Exercise aim →
Pull out every line below that contains the word "date".

------------------------------------

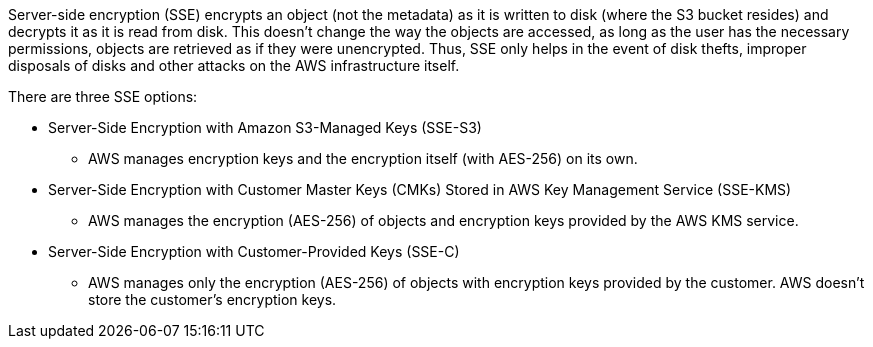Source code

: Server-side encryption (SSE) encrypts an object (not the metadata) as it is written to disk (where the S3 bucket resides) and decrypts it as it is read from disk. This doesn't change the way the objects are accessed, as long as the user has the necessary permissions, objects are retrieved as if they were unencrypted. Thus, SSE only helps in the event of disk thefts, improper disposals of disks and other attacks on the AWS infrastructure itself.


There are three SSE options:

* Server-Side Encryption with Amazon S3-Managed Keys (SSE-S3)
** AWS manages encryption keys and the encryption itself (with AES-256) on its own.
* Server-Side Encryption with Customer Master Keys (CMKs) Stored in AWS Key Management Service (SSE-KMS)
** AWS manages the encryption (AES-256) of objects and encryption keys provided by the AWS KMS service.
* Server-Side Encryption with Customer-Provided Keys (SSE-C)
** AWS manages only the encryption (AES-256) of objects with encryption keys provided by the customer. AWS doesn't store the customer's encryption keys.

------------------------------------

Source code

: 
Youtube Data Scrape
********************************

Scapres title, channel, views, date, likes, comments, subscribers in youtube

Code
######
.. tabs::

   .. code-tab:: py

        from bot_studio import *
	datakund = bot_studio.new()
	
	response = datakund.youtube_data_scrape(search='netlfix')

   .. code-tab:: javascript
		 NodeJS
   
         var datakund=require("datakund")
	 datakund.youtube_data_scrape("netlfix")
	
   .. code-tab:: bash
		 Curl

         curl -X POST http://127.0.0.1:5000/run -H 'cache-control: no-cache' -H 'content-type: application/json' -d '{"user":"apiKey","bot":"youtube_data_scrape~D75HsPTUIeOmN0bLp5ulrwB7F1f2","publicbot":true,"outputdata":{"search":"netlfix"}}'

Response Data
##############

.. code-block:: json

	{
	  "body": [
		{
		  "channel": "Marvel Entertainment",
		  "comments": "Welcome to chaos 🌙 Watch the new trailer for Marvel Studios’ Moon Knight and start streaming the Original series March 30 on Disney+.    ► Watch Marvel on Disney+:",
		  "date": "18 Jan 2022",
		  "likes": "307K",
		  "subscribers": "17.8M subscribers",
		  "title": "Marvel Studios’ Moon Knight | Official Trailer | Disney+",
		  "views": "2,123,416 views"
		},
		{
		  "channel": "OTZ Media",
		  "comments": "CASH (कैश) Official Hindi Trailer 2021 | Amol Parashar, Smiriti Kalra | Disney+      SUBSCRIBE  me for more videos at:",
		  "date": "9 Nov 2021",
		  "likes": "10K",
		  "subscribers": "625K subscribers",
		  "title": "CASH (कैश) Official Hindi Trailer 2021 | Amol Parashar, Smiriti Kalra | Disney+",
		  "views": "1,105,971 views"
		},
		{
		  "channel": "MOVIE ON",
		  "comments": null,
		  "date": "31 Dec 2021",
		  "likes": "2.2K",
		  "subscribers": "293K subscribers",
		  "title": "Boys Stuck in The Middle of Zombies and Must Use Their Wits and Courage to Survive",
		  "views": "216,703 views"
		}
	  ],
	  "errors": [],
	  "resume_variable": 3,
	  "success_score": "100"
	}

------------------------------------

Written solution →
Scapres title, channel, views, date, likes, comments, subscribers in youtube
		  "date": "18 Jan 2022",
		  "date": "9 Nov 2021",
		  "date": "31 Dec 2021",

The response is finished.